YOUR INSTRUCTIONS —
Please write out, word for word, the passage of the S4 Avant forum thread that begins at the words "I've already written" and stops after the words "needle for me.".

*** EXCERPT TO READ Section Begins ***

# Can the US please get the S4 Avant? (A4 Pictured)



## djdub (Dec 30, 2001)

It's so hot!!! 

































Concept Drawing









:wave:


----------



## hibiscus4 (Oct 11, 2007)

*Write emails to Audi*

I've already written requesting that the S4 Avant be brought. I'll post the reply when I get one. Email: [email protected]


----------



## Scirocco53 (Mar 9, 2002)

yeah, the Avant is so money. the way things are trending in North America, Audi is not bringing anything to market that moves the needle for me.


----------



## Zwei Bora Tdi (Apr 23, 2004)

I wrote them as well. Perhaps the requests might have some effect. The R32 was brought to NA using the same methodology.

It's a long shot but you never know.


----------



## SoSuMi (May 14, 2004)

Zwei Bora Tdi said:


> ....It's a long shot but you never know.


Yeah, it would be like hitting the moon with a marshmallow gun. Unfortunately I think you _do_ know the answer. Too bad as I too would be amongst the many of us (well maybe three or four) that would actually consider an S4 Avant. Had two of the A4 Avants and really liked my second one. The first was a B5 series and it did have a couple of nice gauges :laugh:


----------



## bbbobbb (Feb 4, 2007)

*** EXCERPT TO READ Section Ends ***
*** INFORMATION SHOWN Section Begins ***

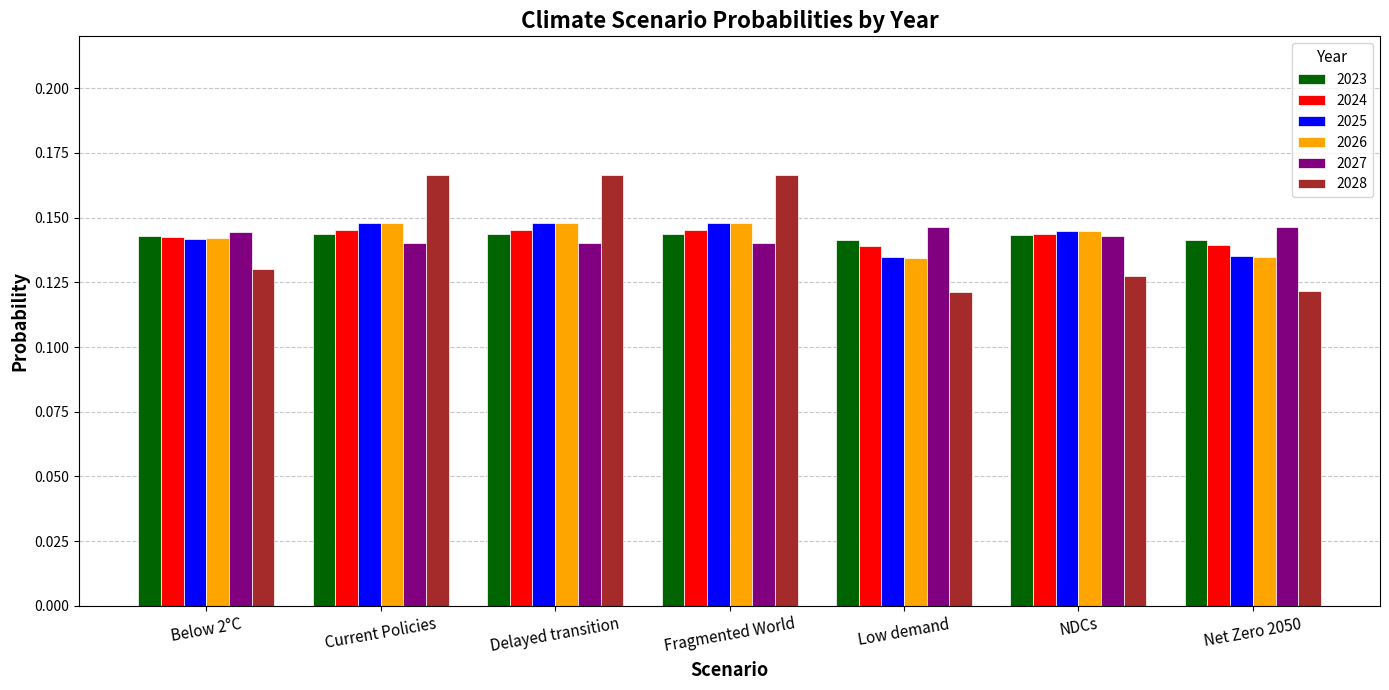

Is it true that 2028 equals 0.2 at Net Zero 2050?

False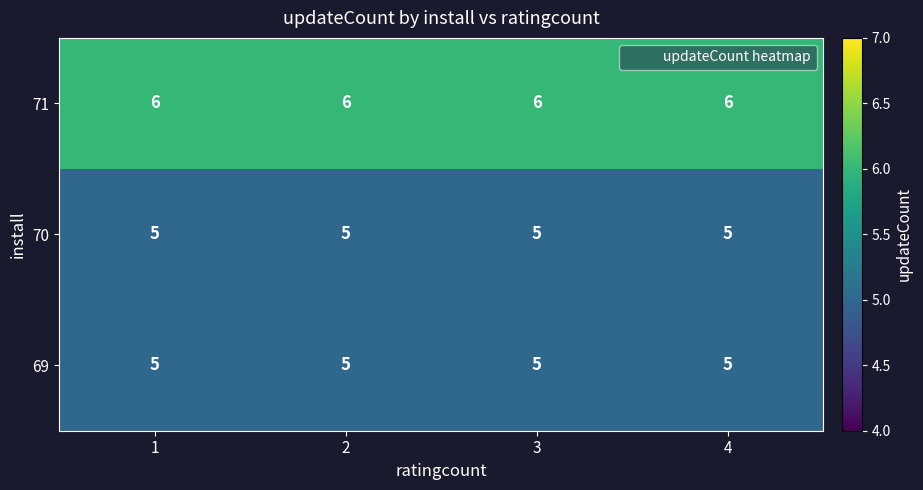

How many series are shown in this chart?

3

*** INFORMATION SHOWN Section Ends ***

REPLY —
I've already written requesting that the S4 Avant be brought. I'll post the reply when I get one. Email: [email protected]


----------



## Scirocco53 (Mar 9, 2002)

yeah, the Avant is so money. the way things are trending in North America, Audi is not bringing anything to market that moves the needle for me.